Text to read
Skip to content

ADR 0002: Rust Core

Date: 2026-05-25 Status: Accepted Branch: rust-core


Context

GraphForge v0.4.x is a pure-Python implementation. It passes 100% of the openCypher TCK, ships three namespaced API surfaces (db.execute, db.gds, db.search), and uses SQLite for persistence. Those surface boundaries were an artifact of the Python architecture — the v0.5.0 API collapses them into seven analyst-intent verbs (forge.execute, forge.rank, forge.cluster, forge.paths, forge.analyze, forge.similar, forge.find) with a unified Arrow result contract.

The next architectural goal is multi-language support — a first-class Rust crate API, a Python binding that returns Arrow results, a Node binding that returns Arrow IPC, and Swift and Kotlin bindings via UniFFI. Three requirements drive this:

  1. Language-independent results — downstream tools should not need to depend on the Python runtime or a Python-specific object model
  2. Performance — variable-length path expansion, provenance tracking, and large-graph algorithms benefit from native code
  3. Extensibility — the current pure-Python executor is difficult to extend with custom operators, storage providers, and planner rules

A secondary goal is to make the architecture explicit: the compiler pipeline, ontology model, and Graph IR should be first-class Rust artifacts rather than implicit Python conventions.


Decision

Refactor GraphForge to a Rust core with multi-language bindings.

All Rust work stages on the rust-core branch and merges to main only after the merge gates below are met.


Architecture Summary

Parser: Recursive Descent + Pratt expression parser

Chosen over LALRPOP, pest, and nom.

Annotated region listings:
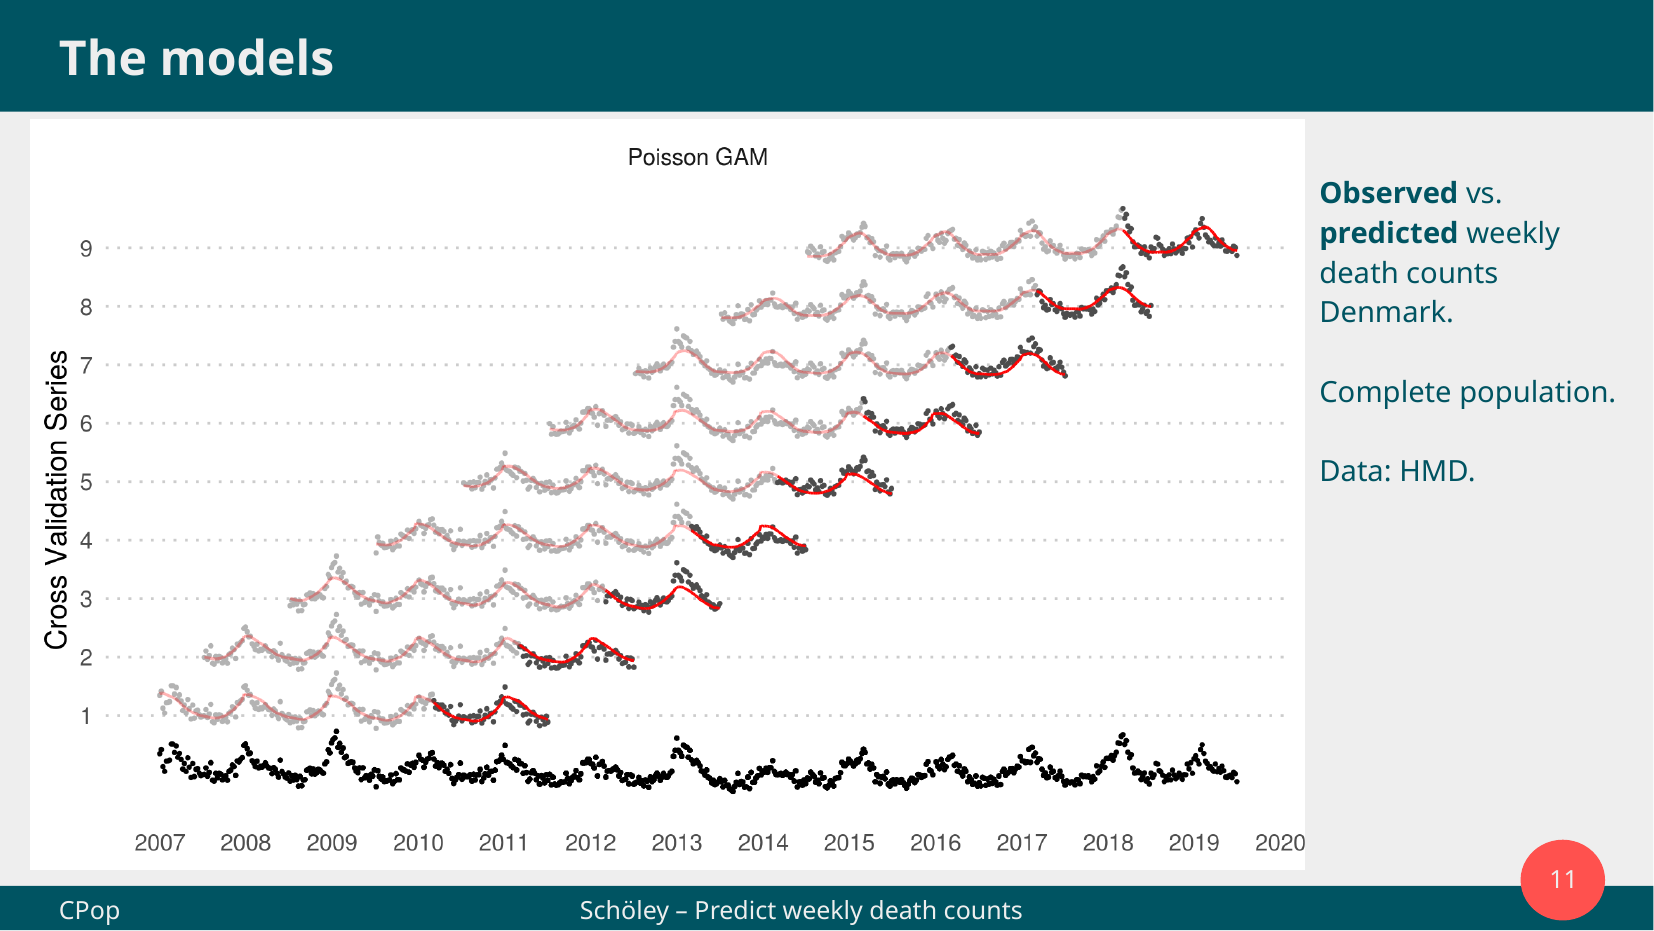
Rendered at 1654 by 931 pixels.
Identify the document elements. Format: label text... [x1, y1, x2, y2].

text_box Observed vs. predicted weekly death counts Denmark. Complete population. Data: HMD. [1304, 165, 1651, 490]
picture [30, 119, 1305, 871]
title The models [58, 0, 1595, 116]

Stated exercise 1
In the Rust core decision record, on which branch is all Rust work staged?
Stated exercise 2
Translate this sentence from the Rust core decision record into Spanish: "Refactor GraphForge to a Rust core with multi-language bindings."
Stated exercise 3
Transcribe the Rust core decision record from "ADR 0002: Rust" to "Arrow result contract.".

Written response 1
The rust-core branch.

Written response 2
Refactorizar GraphForge hacia un núcleo en Rust con enlaces para múltiples lenguajes.

Written response 3
ADR 0002: Rust Core

Date: 2026-05-25 Status: Accepted Branch: rust-core


Context

GraphForge v0.4.x is a pure-Python implementation. It passes 100% of the openCypher TCK, ships three namespaced API surfaces (db.execute, db.gds, db.search), and uses SQLite for persistence. Those surface boundaries were an artifact of the Python architecture — the v0.5.0 API collapses them into seven analyst-intent verbs (forge.execute, forge.rank, forge.cluster, forge.paths, forge.analyze, forge.similar, forge.find) with a unified Arrow result contract.